GOAL OF THE EXERCISE
A verbatim reproduction of the following listing is required; omit the pictures.

[Start of Attachment]

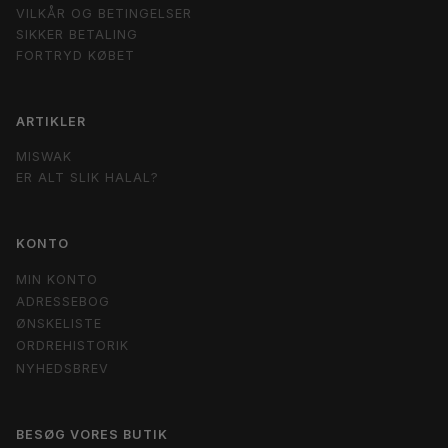
VILKÅR OG BETINGELSER
SIKKER BETALING
FORTRYD KØBET
ARTIKLER
MISWAK
ER ALT SLIK HALAL?
KONTO
MIN KONTO
ADRESSEBOG
ØNSKELISTE
ORDREHISTORIK
NYHEDSBREV
BESØG VORES BUTIK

[End of Attachment]

OUTPUT
VILKÅR OG BETINGELSER
SIKKER BETALING
FORTRYD KØBET
ARTIKLER
MISWAK
ER ALT SLIK HALAL?
KONTO
MIN KONTO
ADRESSEBOG
ØNSKELISTE
ORDREHISTORIK
NYHEDSBREV
BESØG VORES BUTIK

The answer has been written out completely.